1. Trial population mix differs from usual practice
Application of trial inclusion/exclusion criteria, together with other factors affecting recruitment, is likely to mean that the characteristics of the trial population differ from those of a population likely to be treated locally in usual practice. There may be differences in the distribution by age, gender, ethnicity, socio-economic factors, co-morbidities or other factors. Firstly, this is of concern if the intervention of interest has differential efficacy across any of these factors. Secondly, even in the absence of such efficacy differentials, the risk profile of the study population for the outcome of interest may differ from that of the population likely to be treated in usual practice, in which case there may be different levels of absolute effect (events averted etc.) in these populations, associated with the efficacy reported in the trial.
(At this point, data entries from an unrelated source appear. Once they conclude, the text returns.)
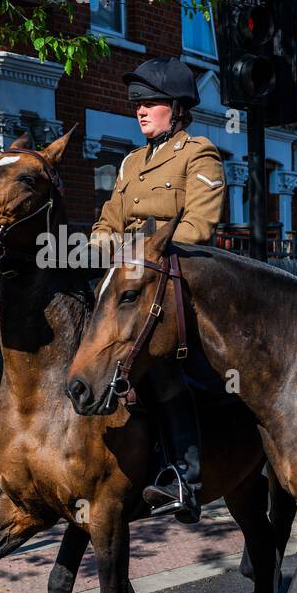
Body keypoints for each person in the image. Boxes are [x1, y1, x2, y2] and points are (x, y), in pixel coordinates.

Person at [90, 57, 226, 523]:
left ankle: (183, 477)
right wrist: (112, 247)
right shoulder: (130, 162)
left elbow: (199, 226)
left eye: (150, 103)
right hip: (131, 277)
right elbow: (104, 225)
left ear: (176, 107)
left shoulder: (199, 153)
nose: (140, 112)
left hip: (174, 281)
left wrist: (141, 248)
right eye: (137, 105)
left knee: (162, 366)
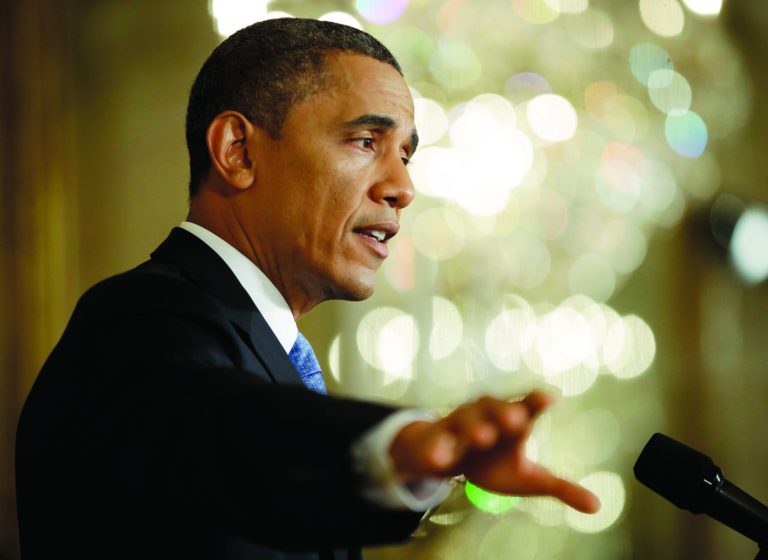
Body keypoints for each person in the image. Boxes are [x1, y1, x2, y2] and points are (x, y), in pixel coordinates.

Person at [15, 17, 599, 560]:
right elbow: (222, 430)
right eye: (366, 141)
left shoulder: (266, 350)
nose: (402, 187)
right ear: (237, 152)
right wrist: (394, 448)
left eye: (405, 154)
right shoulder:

2. Trial participants are at a different position in treatment pathway
The ‘Treatment pathway’ refers to the sequence of previous treatments received by patients in the disease area of interest. This is based on patient selection criteria and response to previous therapies, which may be articulated in clinical guidelines for that disease area. The position of patients in the treatment pathway will determine the choice of appropriate comparator or comparators for HTA of the new medicine.
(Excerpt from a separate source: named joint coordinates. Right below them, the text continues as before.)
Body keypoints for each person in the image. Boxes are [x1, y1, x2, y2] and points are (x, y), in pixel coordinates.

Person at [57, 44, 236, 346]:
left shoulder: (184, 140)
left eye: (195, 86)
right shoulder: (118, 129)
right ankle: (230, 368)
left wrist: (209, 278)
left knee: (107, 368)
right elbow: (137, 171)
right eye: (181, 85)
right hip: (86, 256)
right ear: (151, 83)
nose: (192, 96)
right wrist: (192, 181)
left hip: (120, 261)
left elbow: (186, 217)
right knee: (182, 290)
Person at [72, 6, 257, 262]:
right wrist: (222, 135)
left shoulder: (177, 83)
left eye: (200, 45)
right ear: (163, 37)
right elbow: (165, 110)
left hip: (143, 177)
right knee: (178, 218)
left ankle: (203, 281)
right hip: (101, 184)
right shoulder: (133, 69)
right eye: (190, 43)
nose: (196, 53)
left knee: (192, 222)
The position in the treatment pathway occupied by trial participants may differ from that which would be occupied in usual practice in the healthcare system of interest. For example, in usual practice a new medicine may be considered for use (only) after the disease has progressed (twice) in patients receiving two types of previous therapy, whereas an inclusion criterion for participants in the trial may be experience of disease progression when receiving (just) one previous therapy. It is possible that the treatment pathway changes during the course of a clinical trial, as new medicines become available.
3. Trial population (usual care) differs from populations in other studies
Effectiveness results from previous or concurrent studies of therapies in the same disease area (which may be considered ‘comparator’ therapies, including usual care or standard of care) are potentially useful for planning new studies, as well as for inclusion in meta-analyses or indirect comparisons that include results for the new medicine of interest. However, the characteristics of the populations included in these studies may differ from those in the target population for the new medicine. These differences may be related to demographics, risk profile, place in the treatment pathway, concomitant care received or referral practices.
Differences may also be a result of changes in patient management since the data for the comparator therapies (including usual care) were reported. These variations in effectiveness reported for comparator therapies (including usual care) in such trials or non-randomised studies may present problems when using the results for trial design (for example, using inaccurate expected event rates to calculate adequate sample size) or may introduce bias into meta-analyses synthesising results from all relevant trials.
4. Disease area is not well defined
The disease/indication may have an imprecise definition, and so there may be no well-established criteria for defining the population likely to receive the new intervention. A clinical code (ICD or other) may not yet have been established for the disease entity. Correspondingly there may not be any clinical guidelines, and usual care (or standard of care) may not be well defined for the target population within an agreed treatment pathway. This may lead to uncertainty in applying results from clinical trials to the local decision-making context, as well as presenting difficulties in subsequently setting up studies to monitor the usage and effectiveness of the medicine post-launch.